What is being asked: Below are records to give again exactly; omit each image they contain.

[[ Dataset content open ]]

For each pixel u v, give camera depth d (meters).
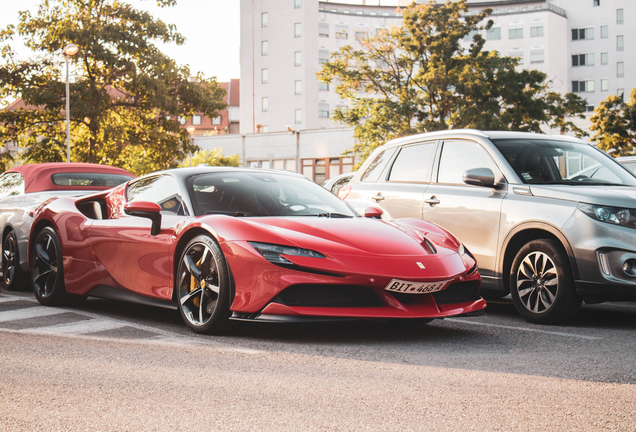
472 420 2.24
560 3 68.25
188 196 4.26
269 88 60.53
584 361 3.25
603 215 4.31
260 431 2.11
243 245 3.63
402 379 2.80
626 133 32.16
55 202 5.34
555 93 28.42
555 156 5.24
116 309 5.03
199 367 2.98
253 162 48.06
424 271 3.63
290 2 59.78
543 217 4.56
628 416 2.32
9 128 23.77
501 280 4.88
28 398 2.48
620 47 66.00
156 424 2.18
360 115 30.00
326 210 4.43
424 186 5.59
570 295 4.42
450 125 27.56
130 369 2.94
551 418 2.28
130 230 4.45
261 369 2.95
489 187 5.05
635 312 5.39
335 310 3.50
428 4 28.41
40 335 3.81
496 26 65.94
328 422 2.21
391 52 29.58
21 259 6.21
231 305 3.63
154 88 23.64
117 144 23.69
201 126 77.31
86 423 2.19
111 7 23.91
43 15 23.81
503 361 3.22
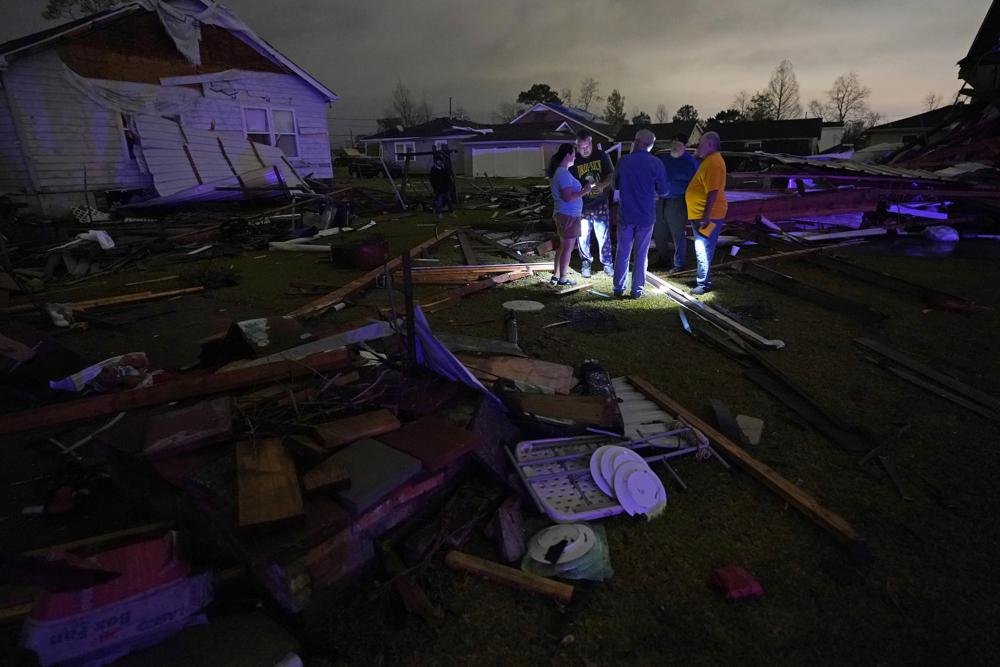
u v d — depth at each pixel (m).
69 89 13.53
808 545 2.68
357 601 2.27
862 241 10.89
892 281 7.45
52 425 3.04
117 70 14.36
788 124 45.56
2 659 1.95
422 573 2.38
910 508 2.98
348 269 8.84
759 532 2.77
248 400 3.01
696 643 2.14
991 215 11.34
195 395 3.27
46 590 1.92
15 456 3.42
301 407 2.97
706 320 6.05
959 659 2.09
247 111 17.83
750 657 2.08
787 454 3.48
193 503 2.35
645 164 6.30
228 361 4.07
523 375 4.06
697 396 4.26
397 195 17.78
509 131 43.34
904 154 18.27
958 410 4.08
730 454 3.35
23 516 2.85
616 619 2.24
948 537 2.76
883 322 6.03
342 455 2.50
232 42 16.94
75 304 6.54
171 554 2.11
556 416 3.34
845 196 11.57
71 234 11.33
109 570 1.94
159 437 2.53
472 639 2.13
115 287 7.84
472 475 2.97
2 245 8.20
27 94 12.90
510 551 2.50
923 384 4.43
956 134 17.64
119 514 2.86
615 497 2.85
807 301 6.86
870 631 2.21
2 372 4.05
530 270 8.39
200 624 2.09
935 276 8.09
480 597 2.33
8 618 2.10
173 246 10.76
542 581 2.35
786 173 13.04
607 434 3.38
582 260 8.16
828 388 4.41
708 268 7.01
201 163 15.78
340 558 2.20
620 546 2.64
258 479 2.28
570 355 5.01
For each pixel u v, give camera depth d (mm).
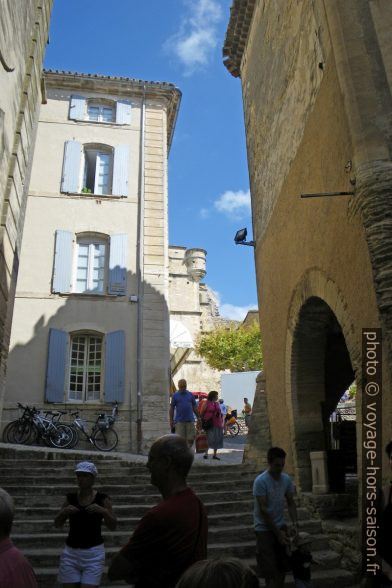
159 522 2352
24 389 15125
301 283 8180
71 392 15594
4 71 8328
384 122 5762
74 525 4180
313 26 7656
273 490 5023
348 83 6020
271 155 10508
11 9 8297
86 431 14961
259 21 11719
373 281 5250
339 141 6465
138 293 16578
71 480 8594
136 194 17969
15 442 13984
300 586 4602
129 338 16094
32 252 16531
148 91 19609
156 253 17141
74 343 16094
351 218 6070
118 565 2326
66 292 16188
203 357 39812
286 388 8898
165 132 19188
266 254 10812
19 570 2150
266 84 11055
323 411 8602
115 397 15367
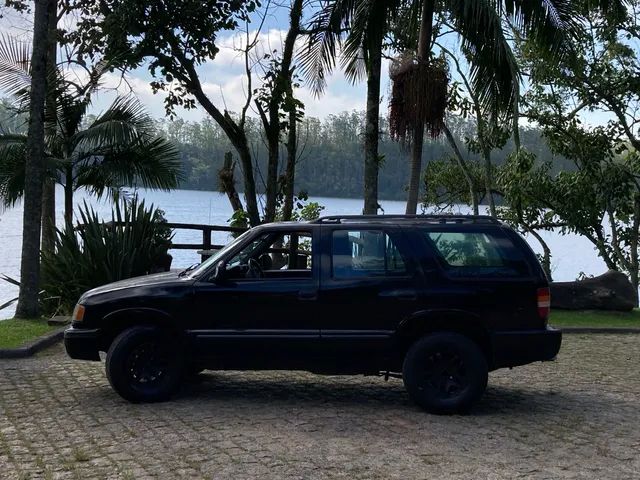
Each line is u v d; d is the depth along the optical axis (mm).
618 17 16766
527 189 21141
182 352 7926
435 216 8031
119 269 13617
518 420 7418
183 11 15586
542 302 7656
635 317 14922
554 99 20391
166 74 16172
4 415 7367
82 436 6672
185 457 6082
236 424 7098
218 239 40000
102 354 10602
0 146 15445
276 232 8102
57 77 15891
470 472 5805
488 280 7672
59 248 14102
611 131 20734
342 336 7684
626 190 20703
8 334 11430
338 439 6641
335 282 7754
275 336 7727
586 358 10992
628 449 6477
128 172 16078
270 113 17844
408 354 7590
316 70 15453
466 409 7559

[[ Dataset content closed ]]

Written response:
For each pixel u v, give camera depth d (meters).
472 420 2.24
560 3 68.25
188 196 4.26
269 88 60.53
584 361 3.25
603 215 4.31
260 431 2.11
243 245 3.63
402 379 2.80
626 133 32.16
55 202 5.34
555 93 28.42
555 156 5.24
116 309 5.03
199 367 2.98
253 162 48.06
424 271 3.63
290 2 59.78
543 217 4.56
628 416 2.32
9 128 23.77
501 280 4.88
28 398 2.48
620 47 66.00
156 424 2.18
360 115 30.00
326 210 4.43
424 186 5.59
570 295 4.42
450 125 27.56
130 369 2.94
551 418 2.28
130 230 4.45
261 369 2.95
489 187 5.05
635 312 5.39
335 310 3.50
428 4 28.41
40 335 3.81
496 26 65.94
328 422 2.21
391 52 29.58
21 259 6.21
231 305 3.63
154 88 23.64
117 144 23.69
201 126 77.31
86 423 2.19
111 7 23.91
43 15 23.81
503 361 3.22
u v d — depth at each pixel (m).
69 89 13.53
808 545 2.68
357 601 2.27
862 241 10.89
892 281 7.45
52 425 3.04
117 70 14.36
788 124 45.56
2 659 1.95
422 573 2.38
910 508 2.98
348 269 8.84
759 532 2.77
248 400 3.01
696 643 2.14
991 215 11.34
195 395 3.27
46 590 1.92
15 456 3.42
301 407 2.97
706 320 6.05
959 659 2.09
247 111 17.83
750 657 2.08
787 454 3.48
193 503 2.35
645 164 6.30
228 361 4.07
523 375 4.06
697 396 4.26
397 195 17.78
509 131 43.34
904 154 18.27
958 410 4.08
730 454 3.35
23 516 2.85
616 619 2.24
948 537 2.76
883 322 6.03
342 455 2.50
232 42 16.94
75 304 6.54
171 554 2.11
556 416 3.34
845 196 11.57
71 234 11.33
109 570 1.94
159 437 2.53
472 639 2.13
115 287 7.84
472 475 2.97
2 245 8.20
27 94 12.90
510 551 2.50
923 384 4.43
956 134 17.64
119 514 2.86
615 497 2.85
807 301 6.86
870 631 2.21
2 372 4.05
530 270 8.39
200 624 2.09
935 276 8.09
480 597 2.33
8 618 2.10
173 246 10.76
542 581 2.35
786 173 13.04
607 434 3.38
582 260 8.16
828 388 4.41
708 268 7.01
201 163 15.78
340 558 2.20
620 546 2.64
258 479 2.28
570 355 5.01
For each pixel u v, give camera depth d (mm).
159 522 2352
24 389 15125
301 283 8180
71 392 15594
4 71 8328
384 122 5762
74 525 4180
313 26 7656
273 490 5023
348 83 6020
271 155 10508
11 9 8297
86 431 14961
259 21 11719
373 281 5250
339 141 6465
138 293 16578
71 480 8594
136 194 17969
15 442 13984
300 586 4602
129 338 16094
32 252 16531
148 91 19609
156 253 17141
74 343 16094
351 218 6070
118 565 2326
66 292 16188
203 357 39812
286 388 8898
165 132 19188
266 254 10812
19 570 2150
266 84 11055
323 411 8602
115 397 15367
Each line is u v d; d is the depth along the optical axis (mm).
618 17 16766
527 189 21141
182 352 7926
435 216 8031
119 269 13617
518 420 7418
183 11 15586
542 302 7656
635 317 14922
554 99 20391
166 74 16172
4 415 7367
82 436 6672
185 457 6082
236 424 7098
218 239 40000
102 354 10602
0 146 15445
276 232 8102
57 77 15891
470 472 5805
488 280 7672
59 248 14102
611 131 20734
342 336 7684
626 190 20703
8 334 11430
338 439 6641
335 282 7754
275 336 7727
586 358 10992
628 449 6477
128 172 16078
270 113 17844
408 354 7590
316 70 15453
466 409 7559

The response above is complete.